## Begin DATA SHOWN

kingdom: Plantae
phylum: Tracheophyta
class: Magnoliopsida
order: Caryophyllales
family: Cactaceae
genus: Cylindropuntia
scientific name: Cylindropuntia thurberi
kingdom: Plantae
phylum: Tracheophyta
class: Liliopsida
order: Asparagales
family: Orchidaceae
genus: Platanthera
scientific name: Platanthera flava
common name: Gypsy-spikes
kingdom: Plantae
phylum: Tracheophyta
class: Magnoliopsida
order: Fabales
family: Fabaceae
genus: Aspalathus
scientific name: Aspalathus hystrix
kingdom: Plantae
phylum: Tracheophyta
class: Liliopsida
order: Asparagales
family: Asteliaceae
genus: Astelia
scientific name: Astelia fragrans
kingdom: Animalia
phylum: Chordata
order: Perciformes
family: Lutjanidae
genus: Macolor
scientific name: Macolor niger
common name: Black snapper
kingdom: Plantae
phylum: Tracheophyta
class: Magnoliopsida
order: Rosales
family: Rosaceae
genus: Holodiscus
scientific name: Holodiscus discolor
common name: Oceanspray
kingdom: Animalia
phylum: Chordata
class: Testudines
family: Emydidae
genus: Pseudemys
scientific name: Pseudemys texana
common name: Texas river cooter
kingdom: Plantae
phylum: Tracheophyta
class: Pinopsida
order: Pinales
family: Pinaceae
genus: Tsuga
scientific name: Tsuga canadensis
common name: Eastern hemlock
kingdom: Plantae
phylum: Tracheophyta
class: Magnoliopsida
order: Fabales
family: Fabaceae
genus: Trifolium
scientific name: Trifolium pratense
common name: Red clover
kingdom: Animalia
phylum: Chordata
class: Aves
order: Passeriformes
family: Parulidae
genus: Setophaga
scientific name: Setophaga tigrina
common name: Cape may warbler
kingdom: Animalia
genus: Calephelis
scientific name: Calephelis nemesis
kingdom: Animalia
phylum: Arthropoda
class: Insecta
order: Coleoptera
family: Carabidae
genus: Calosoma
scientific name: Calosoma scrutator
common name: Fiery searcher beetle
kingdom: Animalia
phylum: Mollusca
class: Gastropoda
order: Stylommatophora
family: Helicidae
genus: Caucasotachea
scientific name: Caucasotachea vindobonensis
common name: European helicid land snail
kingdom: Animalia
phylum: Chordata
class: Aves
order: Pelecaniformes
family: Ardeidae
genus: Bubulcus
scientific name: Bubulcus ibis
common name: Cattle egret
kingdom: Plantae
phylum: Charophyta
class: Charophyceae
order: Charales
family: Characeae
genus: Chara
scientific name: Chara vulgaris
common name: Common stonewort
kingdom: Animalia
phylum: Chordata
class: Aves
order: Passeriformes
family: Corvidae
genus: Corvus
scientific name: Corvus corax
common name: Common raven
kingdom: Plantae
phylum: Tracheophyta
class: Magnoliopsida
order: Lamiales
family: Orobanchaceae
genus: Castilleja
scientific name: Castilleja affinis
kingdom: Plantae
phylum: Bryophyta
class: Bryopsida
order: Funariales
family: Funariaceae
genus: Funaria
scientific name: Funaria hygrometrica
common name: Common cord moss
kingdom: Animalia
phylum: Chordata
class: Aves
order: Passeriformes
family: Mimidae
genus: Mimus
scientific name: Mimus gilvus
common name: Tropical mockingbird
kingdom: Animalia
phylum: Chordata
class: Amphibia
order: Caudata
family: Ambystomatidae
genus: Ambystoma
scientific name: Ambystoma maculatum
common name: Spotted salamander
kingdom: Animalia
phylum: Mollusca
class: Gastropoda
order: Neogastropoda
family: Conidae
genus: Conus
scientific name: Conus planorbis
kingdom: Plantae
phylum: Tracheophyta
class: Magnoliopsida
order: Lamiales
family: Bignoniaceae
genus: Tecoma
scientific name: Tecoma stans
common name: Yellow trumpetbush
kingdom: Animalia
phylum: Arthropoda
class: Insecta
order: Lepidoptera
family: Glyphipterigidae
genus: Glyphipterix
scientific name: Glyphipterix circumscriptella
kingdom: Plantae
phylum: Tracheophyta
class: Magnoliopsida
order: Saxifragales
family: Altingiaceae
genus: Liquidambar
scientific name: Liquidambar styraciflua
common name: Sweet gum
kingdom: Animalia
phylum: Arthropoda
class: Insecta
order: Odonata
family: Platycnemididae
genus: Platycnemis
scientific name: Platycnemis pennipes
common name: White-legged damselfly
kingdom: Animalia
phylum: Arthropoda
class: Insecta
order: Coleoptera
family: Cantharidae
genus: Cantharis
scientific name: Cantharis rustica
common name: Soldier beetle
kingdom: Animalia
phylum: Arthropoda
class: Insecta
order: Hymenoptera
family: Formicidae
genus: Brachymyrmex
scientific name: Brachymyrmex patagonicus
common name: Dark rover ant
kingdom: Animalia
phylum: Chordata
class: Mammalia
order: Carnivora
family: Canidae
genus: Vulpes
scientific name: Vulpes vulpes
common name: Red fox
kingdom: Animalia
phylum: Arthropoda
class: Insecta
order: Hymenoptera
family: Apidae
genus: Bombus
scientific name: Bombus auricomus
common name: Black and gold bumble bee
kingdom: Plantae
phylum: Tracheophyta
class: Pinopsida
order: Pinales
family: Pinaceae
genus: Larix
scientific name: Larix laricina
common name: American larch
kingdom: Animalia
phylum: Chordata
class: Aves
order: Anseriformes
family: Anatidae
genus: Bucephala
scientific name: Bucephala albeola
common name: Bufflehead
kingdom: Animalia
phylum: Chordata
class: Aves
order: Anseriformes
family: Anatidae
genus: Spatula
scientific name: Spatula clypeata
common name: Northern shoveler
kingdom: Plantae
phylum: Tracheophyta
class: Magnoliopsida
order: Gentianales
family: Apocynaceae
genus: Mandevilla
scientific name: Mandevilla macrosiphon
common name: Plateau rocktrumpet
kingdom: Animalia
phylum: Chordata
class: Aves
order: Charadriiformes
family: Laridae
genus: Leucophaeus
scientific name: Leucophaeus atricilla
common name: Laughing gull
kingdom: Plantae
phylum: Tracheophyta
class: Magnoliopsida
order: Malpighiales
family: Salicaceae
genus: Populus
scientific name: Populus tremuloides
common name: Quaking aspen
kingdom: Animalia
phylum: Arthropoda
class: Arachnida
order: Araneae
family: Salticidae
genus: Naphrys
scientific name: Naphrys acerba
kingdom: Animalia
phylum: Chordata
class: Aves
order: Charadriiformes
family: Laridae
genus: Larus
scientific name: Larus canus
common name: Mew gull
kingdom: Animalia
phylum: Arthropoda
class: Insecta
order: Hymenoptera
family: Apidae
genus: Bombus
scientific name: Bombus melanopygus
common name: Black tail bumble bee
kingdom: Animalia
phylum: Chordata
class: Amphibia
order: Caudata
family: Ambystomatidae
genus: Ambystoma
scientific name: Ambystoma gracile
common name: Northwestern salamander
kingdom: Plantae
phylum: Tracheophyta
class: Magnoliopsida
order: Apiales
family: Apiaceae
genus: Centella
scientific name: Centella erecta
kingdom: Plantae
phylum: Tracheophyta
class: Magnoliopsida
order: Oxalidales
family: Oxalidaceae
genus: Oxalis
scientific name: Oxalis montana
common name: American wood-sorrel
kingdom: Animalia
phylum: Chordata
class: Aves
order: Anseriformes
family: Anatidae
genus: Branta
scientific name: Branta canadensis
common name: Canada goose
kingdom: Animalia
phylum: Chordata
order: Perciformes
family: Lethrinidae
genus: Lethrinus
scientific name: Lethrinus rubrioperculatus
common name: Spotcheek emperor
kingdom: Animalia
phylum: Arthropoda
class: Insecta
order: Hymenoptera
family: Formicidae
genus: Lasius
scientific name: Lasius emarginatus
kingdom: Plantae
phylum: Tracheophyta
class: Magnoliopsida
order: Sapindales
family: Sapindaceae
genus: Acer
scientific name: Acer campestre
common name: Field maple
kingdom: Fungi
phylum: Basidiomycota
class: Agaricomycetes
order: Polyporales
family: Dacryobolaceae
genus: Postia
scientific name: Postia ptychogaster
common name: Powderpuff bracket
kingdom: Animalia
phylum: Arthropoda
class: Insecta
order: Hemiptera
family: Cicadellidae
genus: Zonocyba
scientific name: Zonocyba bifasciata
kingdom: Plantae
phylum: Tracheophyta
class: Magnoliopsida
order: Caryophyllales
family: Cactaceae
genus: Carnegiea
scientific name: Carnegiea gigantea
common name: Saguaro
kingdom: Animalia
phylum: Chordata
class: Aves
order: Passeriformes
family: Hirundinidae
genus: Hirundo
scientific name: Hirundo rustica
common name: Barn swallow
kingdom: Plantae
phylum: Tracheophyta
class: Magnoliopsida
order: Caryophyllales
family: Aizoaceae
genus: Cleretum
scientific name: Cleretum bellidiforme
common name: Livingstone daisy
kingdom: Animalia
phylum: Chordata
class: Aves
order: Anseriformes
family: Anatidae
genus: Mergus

## End DATA SHOWN

WORK REQUIRED — Retype the lines from the one containing "genus: Corvus" through the one containing "common name: Spotted salamander", inclusive, with no changes.

REPLY —
genus: Corvus
scientific name: Corvus corax
common name: Common raven
kingdom: Plantae
phylum: Tracheophyta
class: Magnoliopsida
order: Lamiales
family: Orobanchaceae
genus: Castilleja
scientific name: Castilleja affinis
kingdom: Plantae
phylum: Bryophyta
class: Bryopsida
order: Funariales
family: Funariaceae
genus: Funaria
scientific name: Funaria hygrometrica
common name: Common cord moss
kingdom: Animalia
phylum: Chordata
class: Aves
order: Passeriformes
family: Mimidae
genus: Mimus
scientific name: Mimus gilvus
common name: Tropical mockingbird
kingdom: Animalia
phylum: Chordata
class: Amphibia
order: Caudata
family: Ambystomatidae
genus: Ambystoma
scientific name: Ambystoma maculatum
common name: Spotted salamander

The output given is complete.